» Extracted data entries
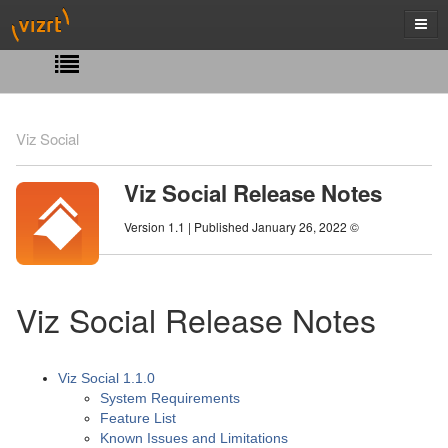
Viz Social
Viz Social Release Notes
Version 1.1 | Published January 26, 2022 ©
Viz Social Release Notes
Viz Social 1.1.0
System Requirements
Feature List
Known Issues and Limitations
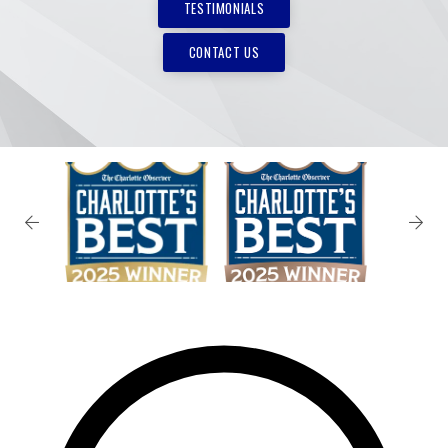
TESTIMONIALS
CONTACT US
✕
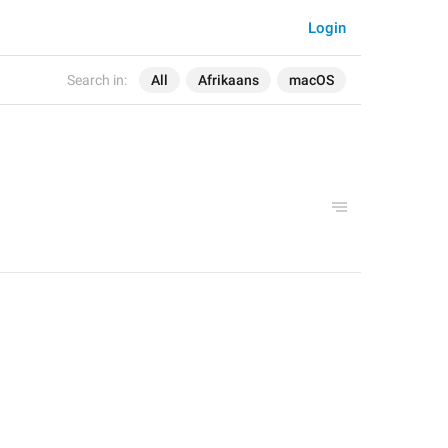
Login
Search in:
All
Afrikaans
macOS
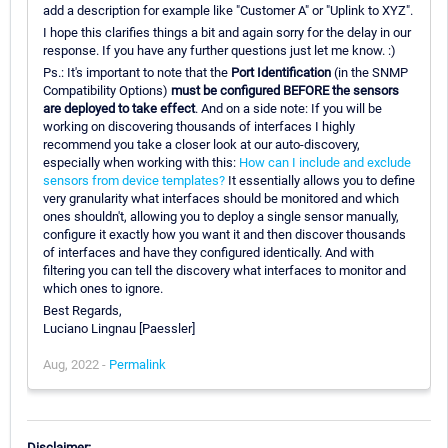
add a description for example like "Customer A" or "Uplink to XYZ".
I hope this clarifies things a bit and again sorry for the delay in our
response. If you have any further questions just let me know. :)
Ps.: It's important to note that the
Port Identification
(in the SNMP
Compatibility Options)
must be configured BEFORE the sensors
are deployed to take effect
. And on a side note: If you will be
working on discovering thousands of interfaces I highly
recommend you take a closer look at our auto-discovery,
especially when working with this:
How can I include and exclude
sensors from device templates?
It essentially allows you to define
very granularity what interfaces should be monitored and which
ones shouldn't, allowing you to deploy a single sensor manually,
configure it exactly how you want it and then discover thousands
of interfaces and have they configured identically. And with
filtering you can tell the discovery what interfaces to monitor and
which ones to ignore.
Best Regards,
Luciano Lingnau [Paessler]
Aug, 2022 -
Permalink
Disclaimer:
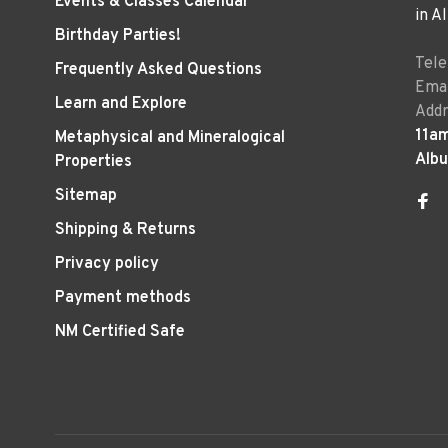
Events & Classes Calendar
in A
Birthday Parties!
Tel
Frequently Asked Questions
Emai
Learn and Explore
Addr
11a
Metaphysical and Mineralogical
Alb
Properties
Sitemap
Shipping & Returns
Privacy policy
Payment methods
NM Certified Safe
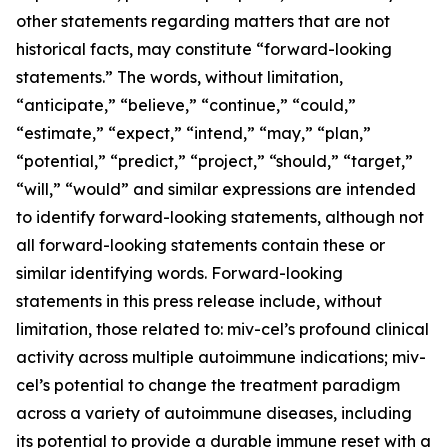
other statements regarding matters that are not
historical facts, may constitute “forward-looking
statements.” The words, without limitation,
“anticipate,” “believe,” “continue,” “could,”
“estimate,” “expect,” “intend,” “may,” “plan,”
“potential,” “predict,” “project,” “should,” “target,”
“will,” “would” and similar expressions are intended
to identify forward-looking statements, although not
all forward-looking statements contain these or
similar identifying words. Forward-looking
statements in this press release include, without
limitation, those related to: miv-cel’s profound clinical
activity across multiple autoimmune indications; miv-
cel’s potential to change the treatment paradigm
across a variety of autoimmune diseases, including
its potential to provide a durable immune reset with a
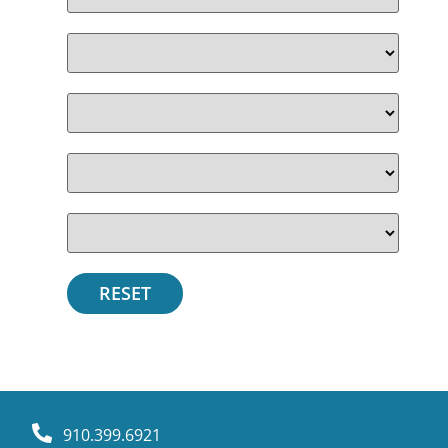
910.399.6921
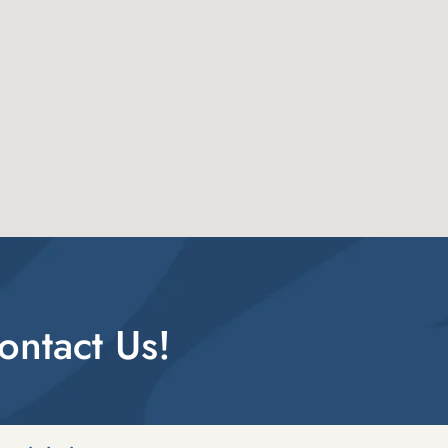
ntact Us!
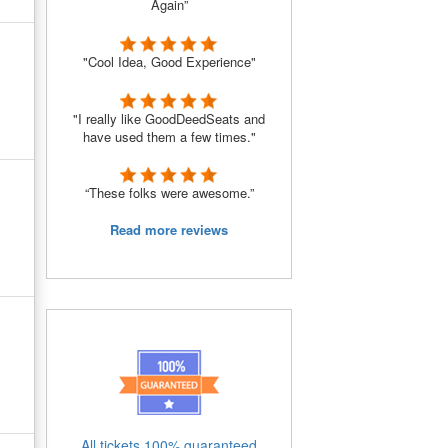
Again”
"Cool Idea, Good Experience"
"I really like GoodDeedSeats and
have used them a few times."
“These folks were awesome.”
Read more reviews
All tickets 100% guaranteed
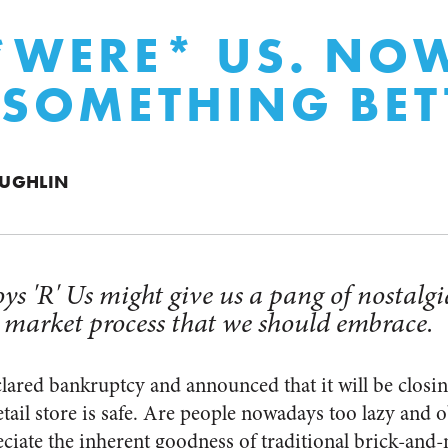
*WERE* US. NOW
 SOMETHING BET
UGHLIN
ys 'R' Us might give us a pang of nostalgia
 market process that we should embrace.
lared bankruptcy and announced that it will be closing a
tail store is safe. Are people nowadays too lazy and 
ciate the inherent goodness of traditional brick-and-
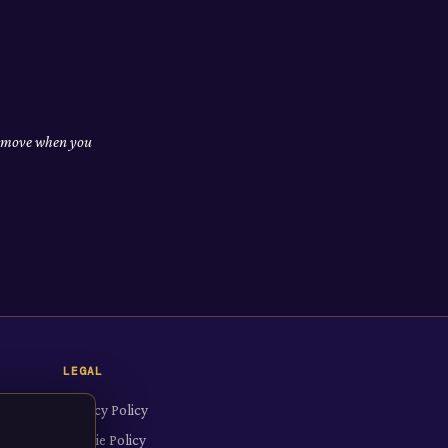
nd move when you
LEGAL
Privacy Policy
Cookie Policy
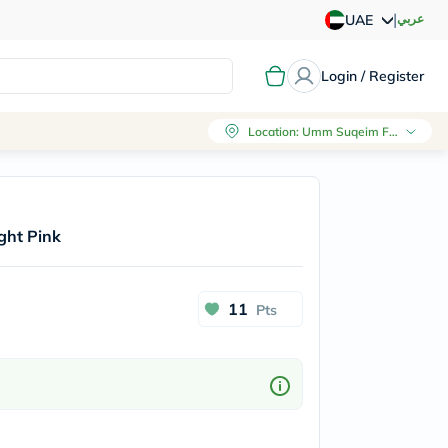
|
عربي
UAE
Login / Register
Location
:
Umm Suqeim First, Dubai
ight Pink
11
Pts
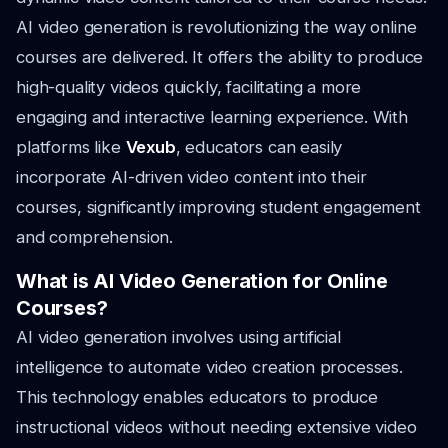
AI video generation is revolutionizing the way online
courses are delivered. It offers the ability to produce
high-quality videos quickly, facilitating a more
engaging and interactive learning experience. With
platforms like
Vexub
, educators can easily
incorporate AI-driven video content into their
courses, significantly improving student engagement
and comprehension.
What is AI Video Generation for Online
Courses?
AI video generation involves using artificial
intelligence to automate video creation processes.
This technology enables educators to produce
instructional videos without needing extensive video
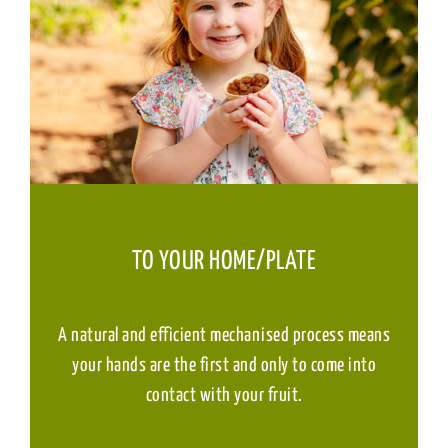
TO YOUR HOME/PLATE
A natural and efficient mechanised process means
your hands are the first and only to come into
contact with your fruit.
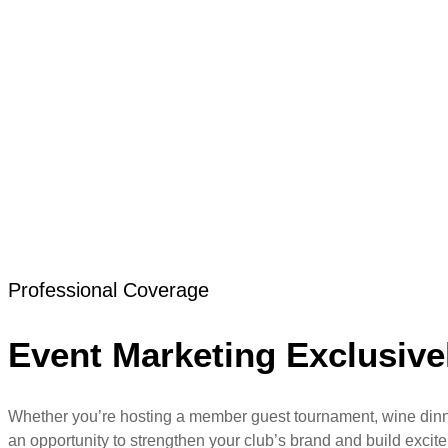
Skip
to
content
Golf Club Event M
Great golf club events deserve more than a few photos on 
excitement for future participation.
Professional Coverage
Event Marketing Exclusivel
Whether you’re hosting a member guest tournament, wine dinner,
an opportunity to strengthen your club’s brand and build excit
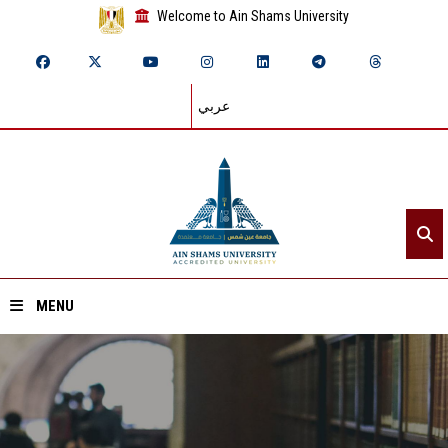
Welcome to Ain Shams University
عربي
MENU
Home
About ASU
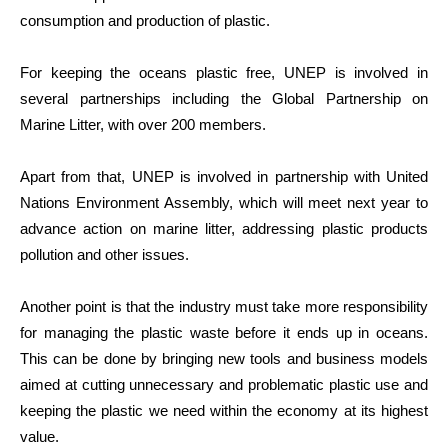
consumption and production of plastic.
For keeping the oceans plastic free, UNEP is involved in
several partnerships including the Global Partnership on
Marine Litter, with over 200 members.
Apart from that, UNEP is involved in partnership with United
Nations Environment Assembly, which will meet next year to
advance action on marine litter, addressing plastic products
pollution and other issues.
Another point is that the industry must take more responsibility
for managing the plastic waste before it ends up in oceans.
This can be done by bringing new tools and business models
aimed at cutting unnecessary and problematic plastic use and
keeping the plastic we need within the economy at its highest
value.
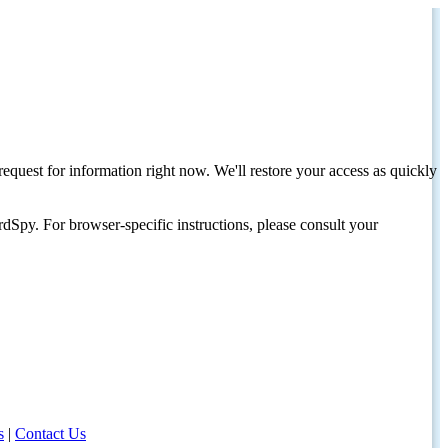
request for information right now. We'll restore your access as quickly
dSpy. For browser-specific instructions, please consult your
s
|
Contact Us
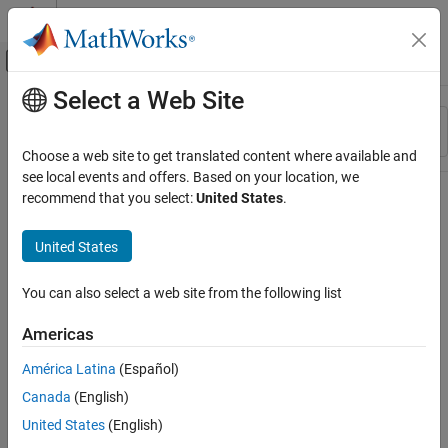
Skip to content
MATLAB Help Center
Off-Canvas Navigation Menu Toggle
Select a Web Site
Main Content
Resource
Sort By
Source
Choose a web site to get translated content where available and
see local events and offers. Based on your location, we
Status
recommend that you select:
United States
.
United States
You can also select a web site from the following list
Americas
América Latina
(Español)
Canada
(English)
United States
(English)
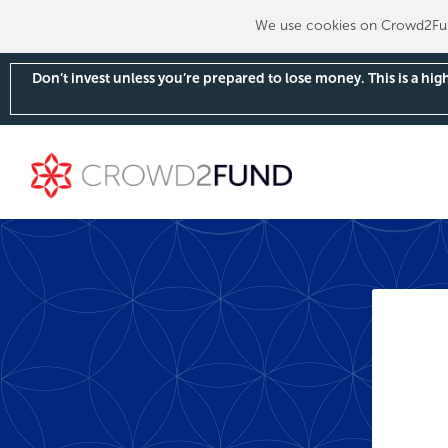
We use cookies on Crowd2Fund
Don’t invest unless you’re prepared to lose money. This is a hi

» ASSIGNMENT
Count the lines in the listing that contain the word "more" and give only that number.

» TASK SOLUTION
4